Researchers who found a link between country music and suicide, and a man who patented his combover hairstyle won Ig Nobel Awards for true but funny experiments on Thursday.
Other prizes went to a soft drink maker that bottled Thames River water in London and sold it as a designer drink, and to a woman who investigated the "5-second rule," according to which if food falls to the floor for fewer than 5 seconds, it is safe to eat.
The annual awards, presented at Harvard University in Massachusetts by the publishers of the Annals of Improbable Research, are a spoof of the Nobel prizes and represent years of scouring scholarly journals and newspapers for scientific efforts worth poking fun at.
Jim Gundlach of the University of Alabama said he got hate mail when he first published his study showing that people who listen to country music have higher rates of suicide.
He said it does not hold true any more.
"The country music that we have today is not the same kind of country music that was related to suicide back when we did this," he said in a telephone interview.
"When we did that, there were songs like D-I-V-O-R-C-E," he added. "It was predominantly tears in the beer types of music."
Country music today is peppier, Gundlach said.
He said the findings, published in 1992, surprised him too.
"It was really kind of an accidental research project," Gundlach, a sociologist, said. "We used all the standard predictors of suicide like marriage and I sorted the data so that cities with higher-than-expected rates would be at the top. There at the top was Nashville, Tennessee."

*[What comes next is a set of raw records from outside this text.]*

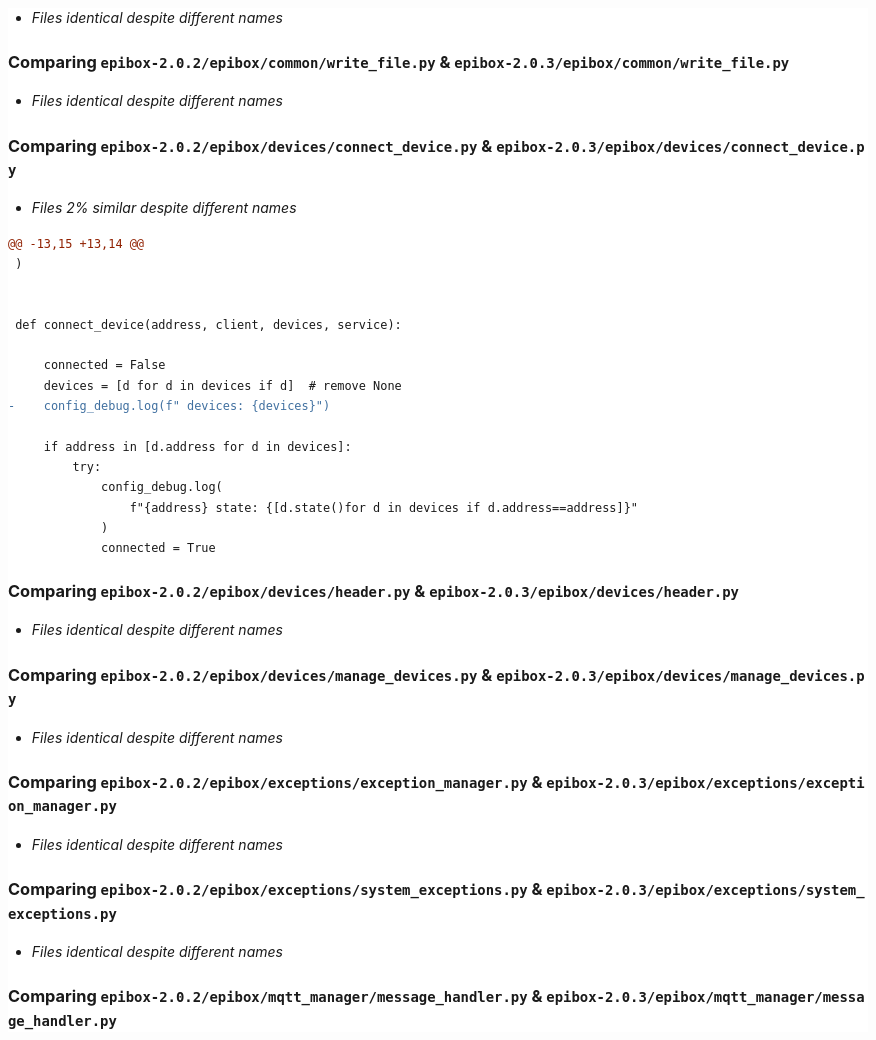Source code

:  * *Files identical despite different names*

### Comparing `epibox-2.0.2/epibox/common/write_file.py` & `epibox-2.0.3/epibox/common/write_file.py`

 * *Files identical despite different names*

### Comparing `epibox-2.0.2/epibox/devices/connect_device.py` & `epibox-2.0.3/epibox/devices/connect_device.py`

 * *Files 2% similar despite different names*

```diff
@@ -13,15 +13,14 @@
 )
 
 
 def connect_device(address, client, devices, service):
 
     connected = False
     devices = [d for d in devices if d]  # remove None
-    config_debug.log(f" devices: {devices}")
 
     if address in [d.address for d in devices]:
         try:
             config_debug.log(
                 f"{address} state: {[d.state()for d in devices if d.address==address]}"
             )
             connected = True
```

### Comparing `epibox-2.0.2/epibox/devices/header.py` & `epibox-2.0.3/epibox/devices/header.py`

 * *Files identical despite different names*

### Comparing `epibox-2.0.2/epibox/devices/manage_devices.py` & `epibox-2.0.3/epibox/devices/manage_devices.py`

 * *Files identical despite different names*

### Comparing `epibox-2.0.2/epibox/exceptions/exception_manager.py` & `epibox-2.0.3/epibox/exceptions/exception_manager.py`

 * *Files identical despite different names*

### Comparing `epibox-2.0.2/epibox/exceptions/system_exceptions.py` & `epibox-2.0.3/epibox/exceptions/system_exceptions.py`

 * *Files identical despite different names*

### Comparing `epibox-2.0.2/epibox/mqtt_manager/message_handler.py` & `epibox-2.0.3/epibox/mqtt_manager/message_handler.py`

His graduate statistics class said the common factor must be country music. One student who knew how to track down radio station play lists helped Gundlach and colleague Steven Stack discover that people who listened to more country music were indeed more likely to commit suicide.
'5-second rule' upheld
Jillian Clarke was a Chicago high school student when she investigated the "5-second rule" that states if food falls to the floor for fewer than 5 seconds, it is safe to pick it up and eat it.
She found, in a survey, that 76 percent of U.S. women and 56 percent of men were familiar with the 5-second rule, and used it to justify picking up and eating dropped treats, or letting their children do so.

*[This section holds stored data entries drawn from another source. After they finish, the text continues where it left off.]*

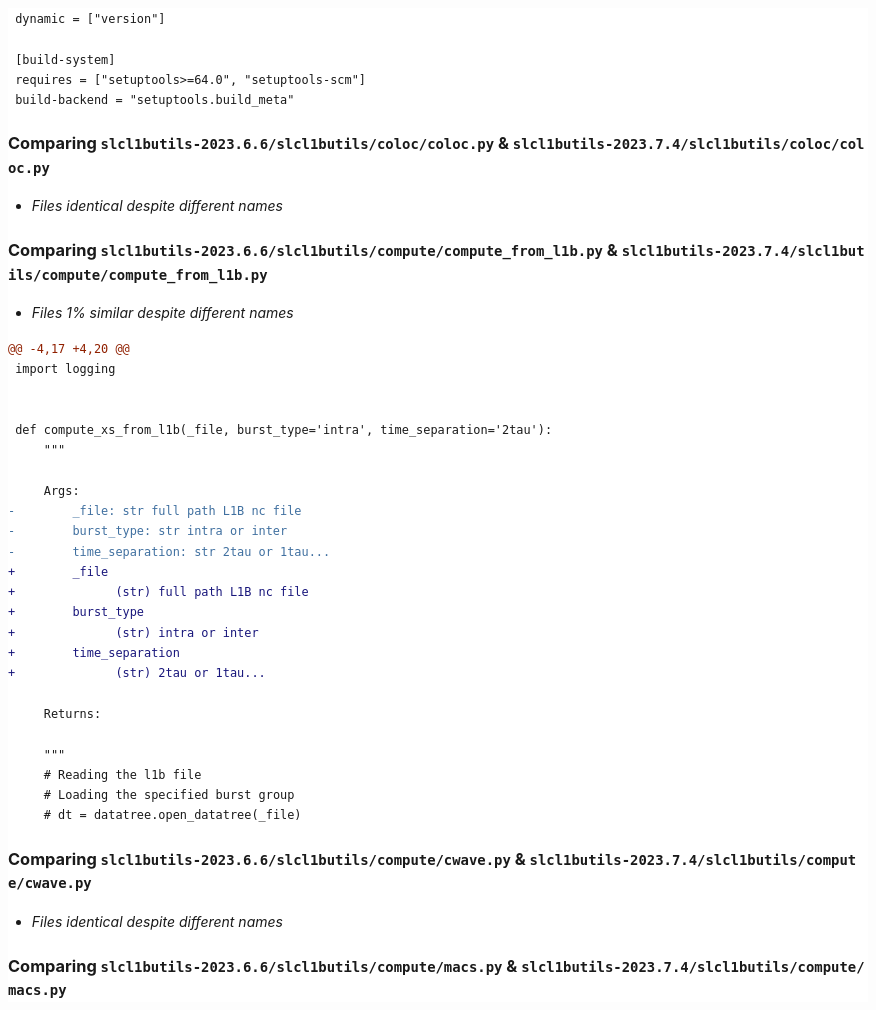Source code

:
 ```diff
 dynamic = ["version"]
 
 [build-system]
 requires = ["setuptools>=64.0", "setuptools-scm"]
 build-backend = "setuptools.build_meta"
```

### Comparing `slcl1butils-2023.6.6/slcl1butils/coloc/coloc.py` & `slcl1butils-2023.7.4/slcl1butils/coloc/coloc.py`

 * *Files identical despite different names*

### Comparing `slcl1butils-2023.6.6/slcl1butils/compute/compute_from_l1b.py` & `slcl1butils-2023.7.4/slcl1butils/compute/compute_from_l1b.py`

 * *Files 1% similar despite different names*

```diff
@@ -4,17 +4,20 @@
 import logging
 
 
 def compute_xs_from_l1b(_file, burst_type='intra', time_separation='2tau'):
     """
 
     Args:
-        _file: str full path L1B nc file
-        burst_type: str intra or inter
-        time_separation: str 2tau or 1tau...
+        _file
+              (str) full path L1B nc file
+        burst_type
+              (str) intra or inter
+        time_separation
+              (str) 2tau or 1tau...
 
     Returns:
 
     """
     # Reading the l1b file
     # Loading the specified burst group
     # dt = datatree.open_datatree(_file)
```

### Comparing `slcl1butils-2023.6.6/slcl1butils/compute/cwave.py` & `slcl1butils-2023.7.4/slcl1butils/compute/cwave.py`

 * *Files identical despite different names*

### Comparing `slcl1butils-2023.6.6/slcl1butils/compute/macs.py` & `slcl1butils-2023.7.4/slcl1butils/compute/macs.py`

Clarke swabbed floors at the University of Illinois and found them surprisingly clean of microbes, thus justifying the rule.
Frank Smith of Orlando, Florida, won his engineering IgNobel posthumously for patenting his peculiar comb-over -- a way of covering up a bald spot with hair.
"He actually had a diagram and a science to the method that he used," Smith's granddaughter, Heather Smith Adams, said in a telephone interview.
"There was a specific pattern -- you had to grow out your hair to a particular length and there was an actual pattern for how you laid the hair over one side and then combed it over to the other side," added Smith.
"You know how combovers have that stringy look? This is to avoid that stringy look. I didn't know for a long time that he even had a comb-over."
A chemistry IgNobel went to Coca-Cola Company of Britain "for using advanced technology to convert liquid from the River Thames into Dasani, a transparent form of water, which for precautionary reasons has been made unavailable to consumers."
Five hundred thousand bottles of the product were pulled from the market last March after unacceptable levels of bromate, a potential cancer-causing chemical, were found. Coke is seeking a new British bottling location.